Problem requirements
From the line containing "Figure 1. Enrichment" to the end of the records below, both included, every line should be repeated exactly; pictures should be dropped.

Records

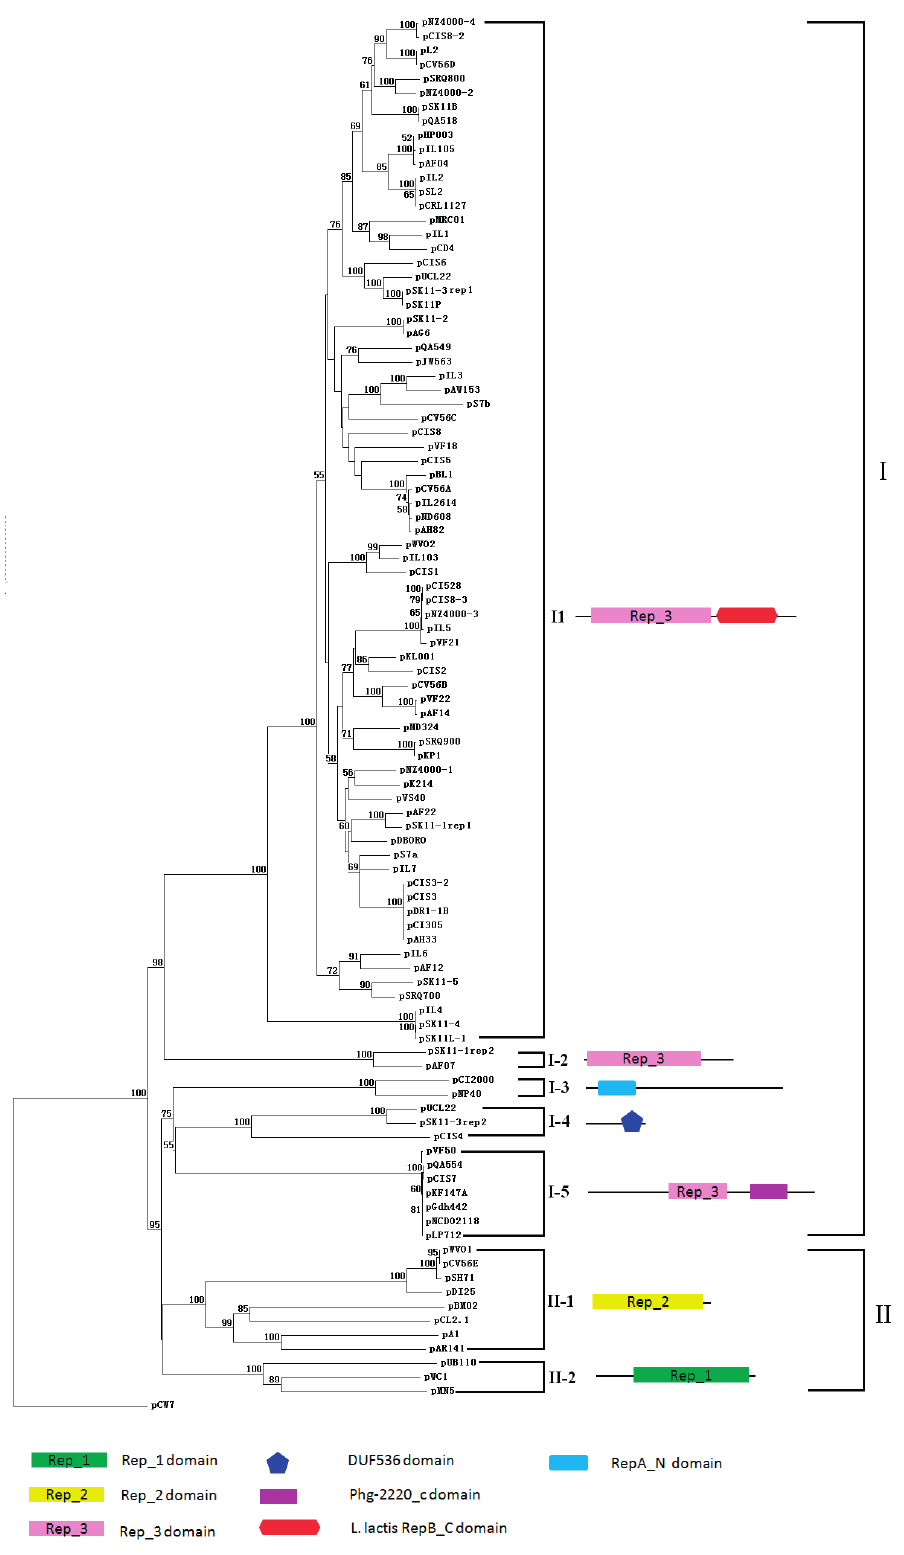
Figure 1. A Neighbor-joining tree was constructed with the ClustalW using Rep proteins from Lactococcus lactis plasmids. Bootstrap values for a total of 100 replicates are shown at the nodes of the tree. The plasmid pCW7 (a pT181 type RCR plasmid) was used as an out-group. Bar 1% sequence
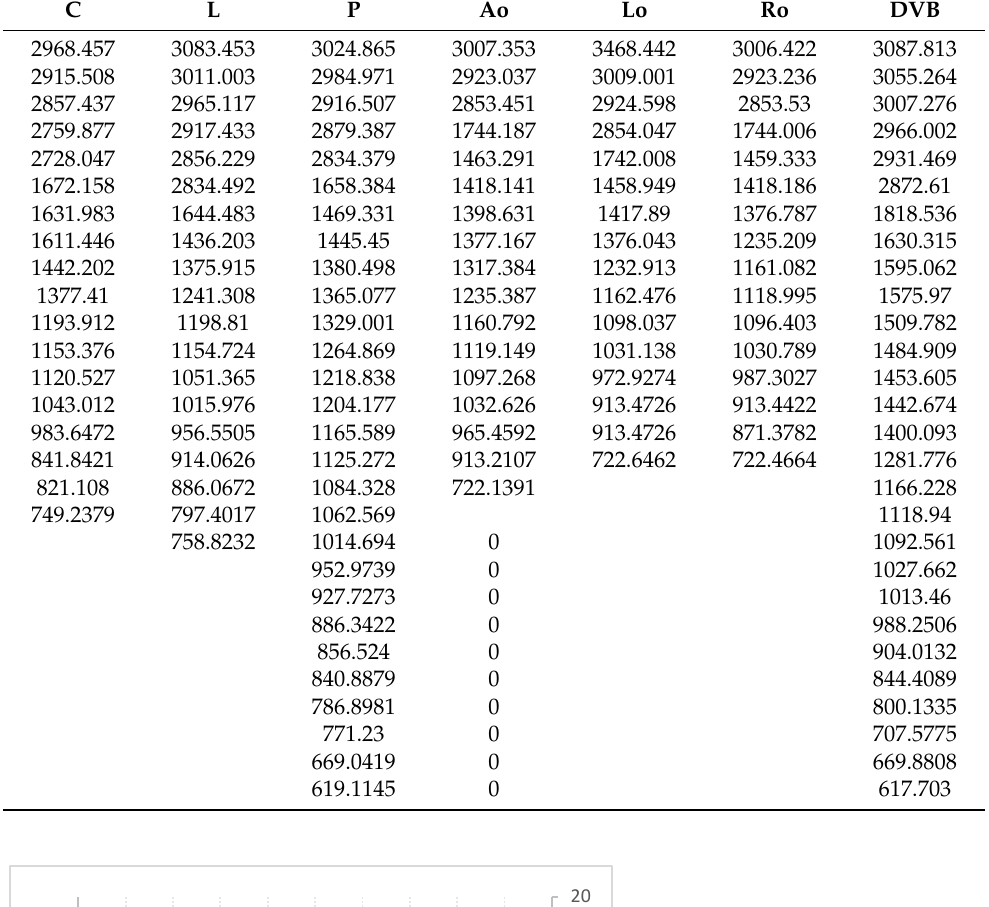
Table A1. Wave numbers of monomers.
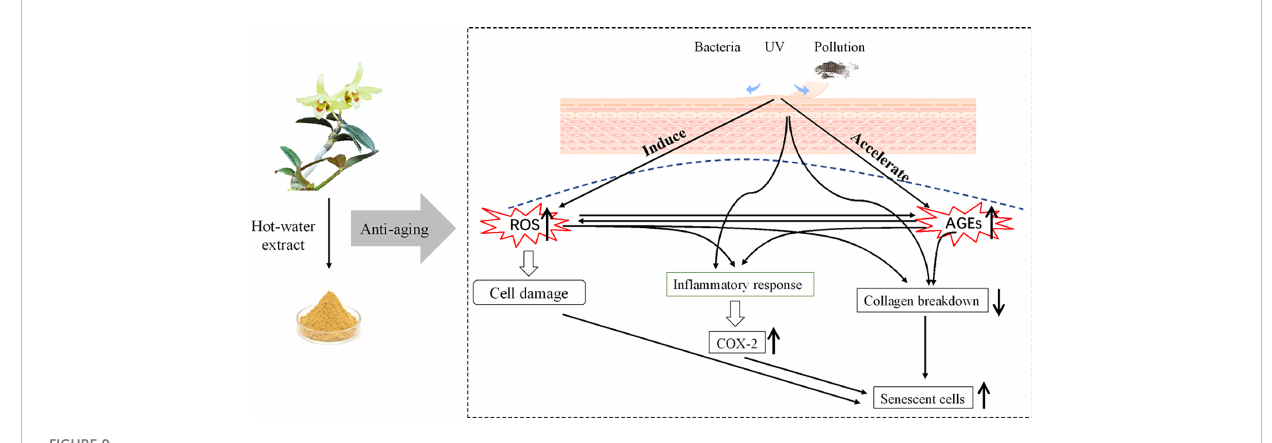
FIGURE 9 Graphic review of the anti-aging effect of D. of fi cinale fl ower aqueous extract.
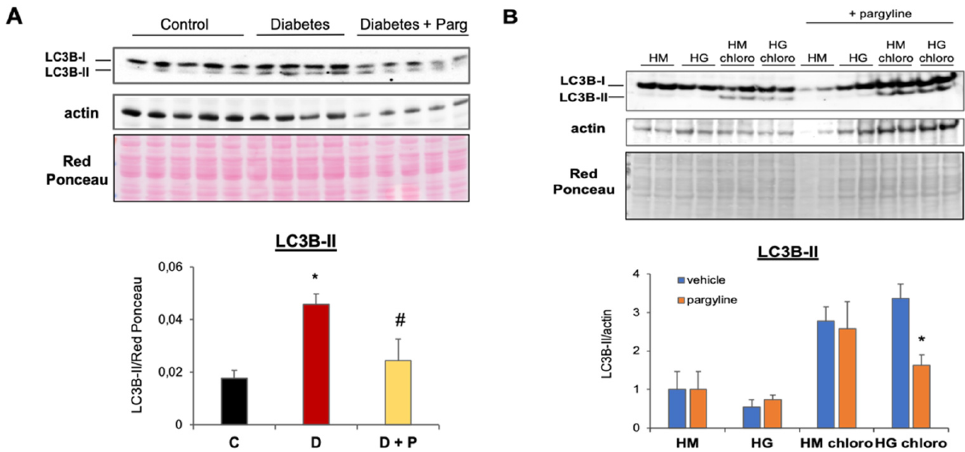
Figure 2. Effects of MAO inhibition on autophagy flux in T1D hearts and NRVMs cultured with high glucose. ( A ) Representative Western blot (upper panel) and densitometry analyses (lower panel) of the autophagy marker LC3B-II in control (C), diabetic (D) and diabetic mice treated with the MAO inhibitor pargyline (D + P). Values were normalized to actin or Red Ponceau staining. * p ≤ 0.05 vs. C; # p ≤ 0.05 vs. D, by Dunn’s non-parametric test. ( B ) Representative Western blots (upper panel) and densitometry analyses (lower panel) of LC3B-II in NRVMs cultured with the osmotic control mannitol (HM) or high glucose (HG) at baseline or after treatment with the inhibitor of lysosomal degradation chloroquine (chloro). Parallel experiments were performed in the presence of MAO inhibitor pargyline. Values were normalized to actin. LC3B-II abundance in HM groups was arbitrarily considered as a unit. * p ≤ 0.05 vs. HG chloro, with two-tailed equal variance t -test.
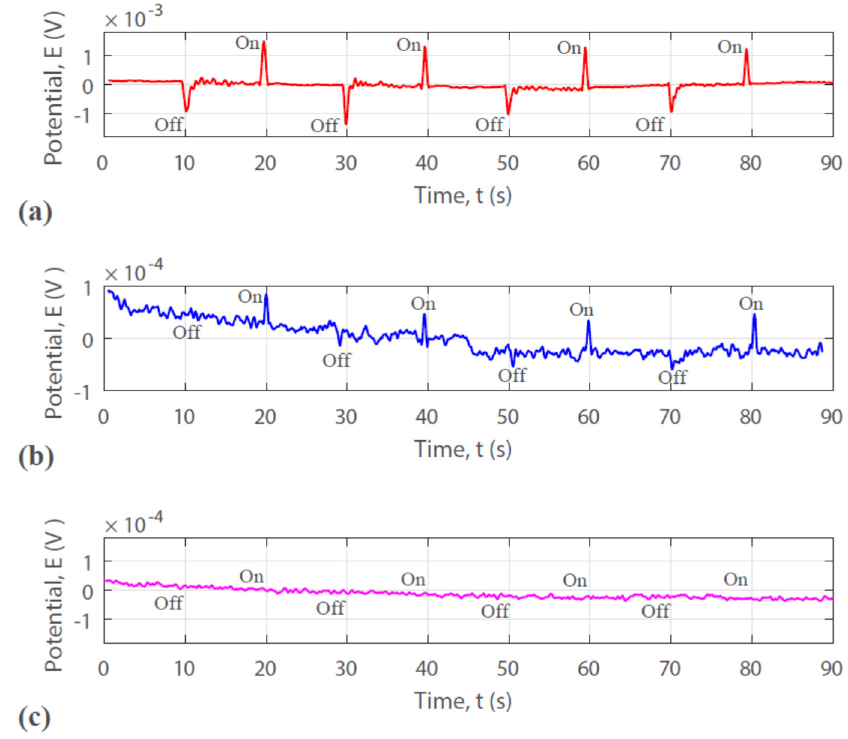
Figure 8. Open circuit potential vs. time showing the photosensitivity of the carbon fiber being treated at ( a ) 600 °C, ( b ) 650 °C, and ( c ) 800 °C.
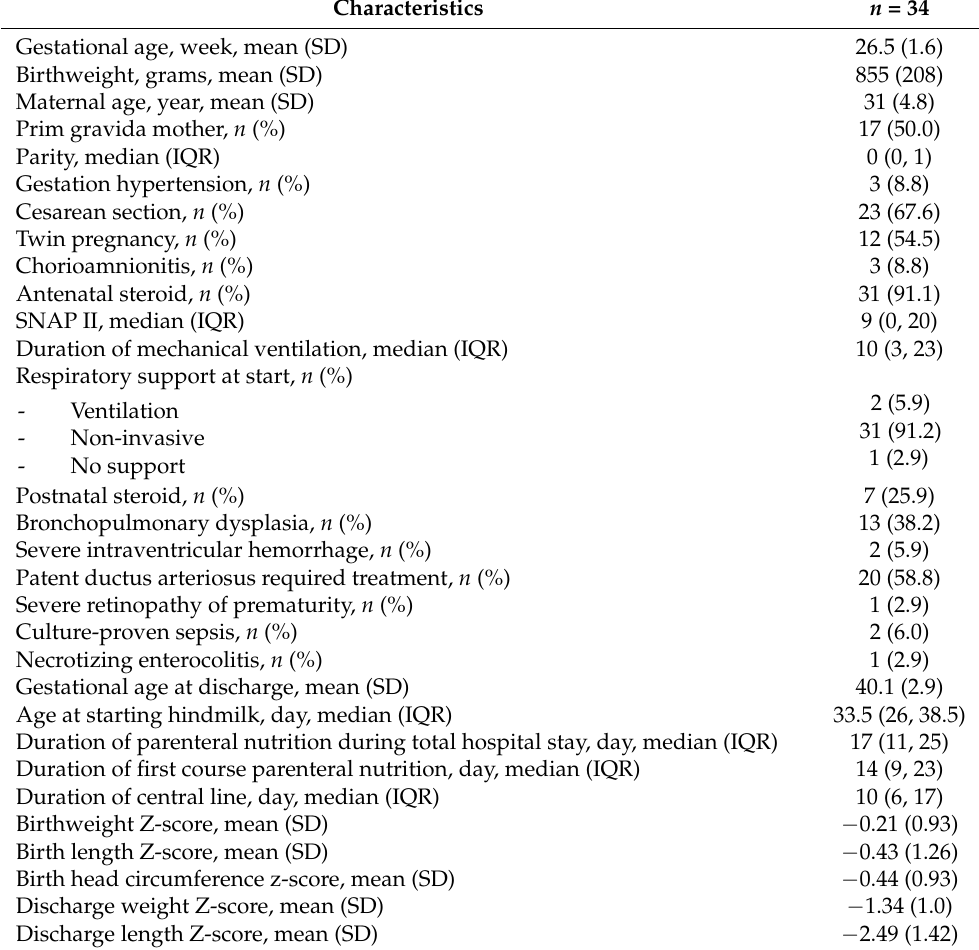
Table 1. Maternal and Neonatal characteristics of study participants.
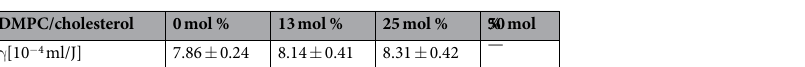
Table 1. Proportionality factor γ between excess heat capacity Δ c p and excess volume expansion coefficient α v . The values for 0 mol%, 13 mol% and 25 mol% cholesterol were determined from the data in Fig.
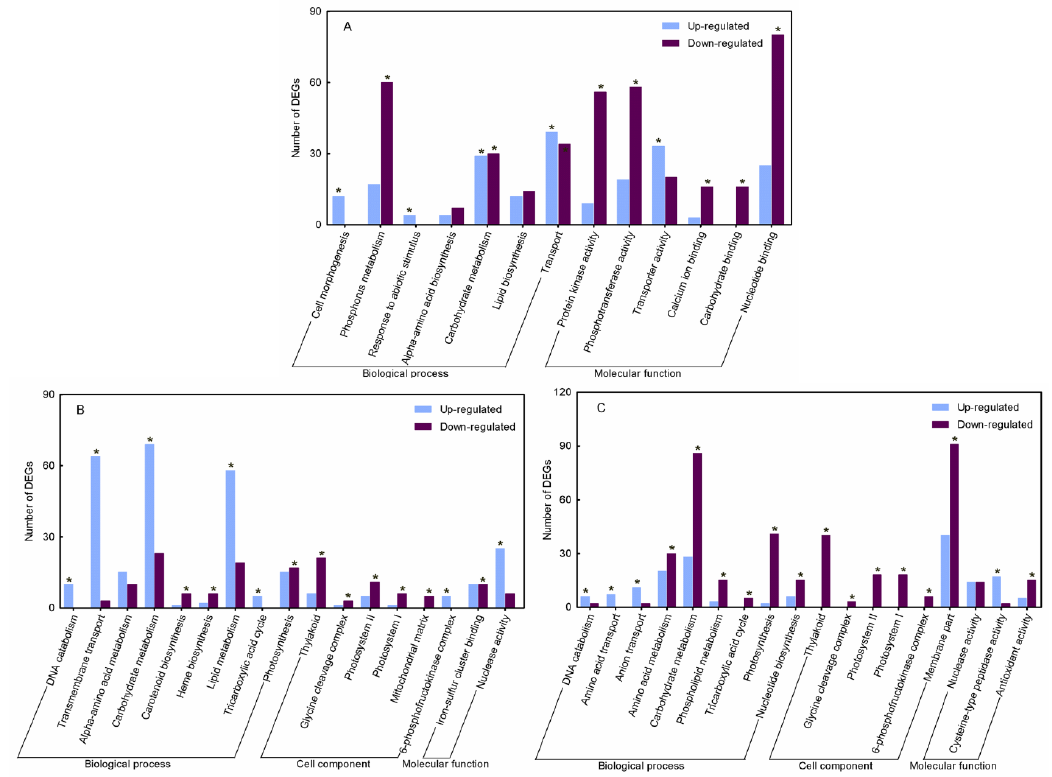
Figure 1. Enrichment analysis of GO terms in three sequential periods. ( A ) 0–15 DAA. ( B ) 15–25 DAA. ( C ) 25–30 DAA. “*”: Significantly enriched GO terms, p <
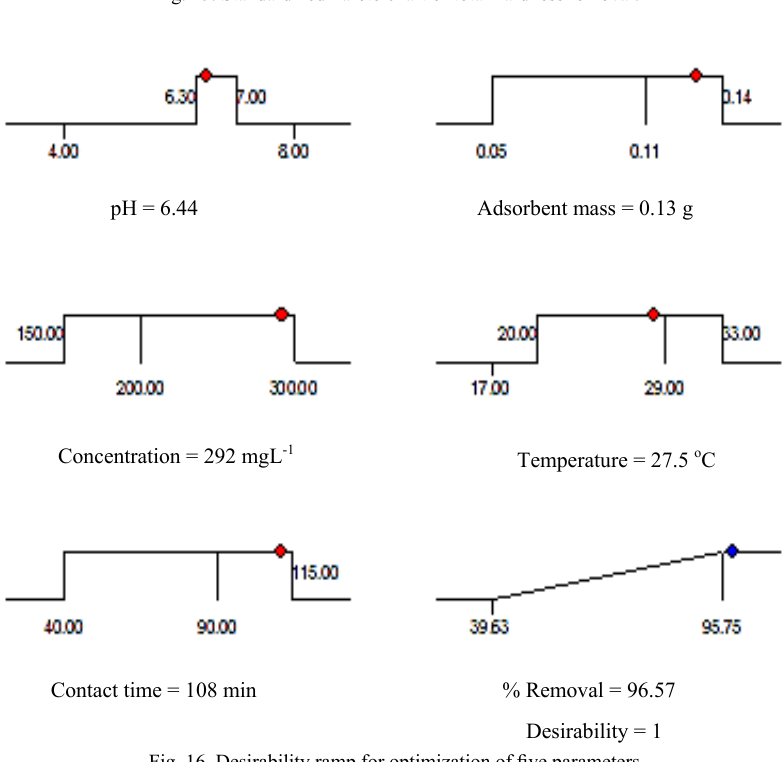
Fig. 16. Desirability ramp for optimization of five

Solution for this exercise
Figure 1. Enrichment analysis of GO terms in three sequential periods. ( A ) 0–15 DAA. ( B ) 15–25 DAA. ( C ) 25–30 DAA. “*”: Significantly enriched GO terms, p <
Fig. 16. Desirability ramp for optimization of five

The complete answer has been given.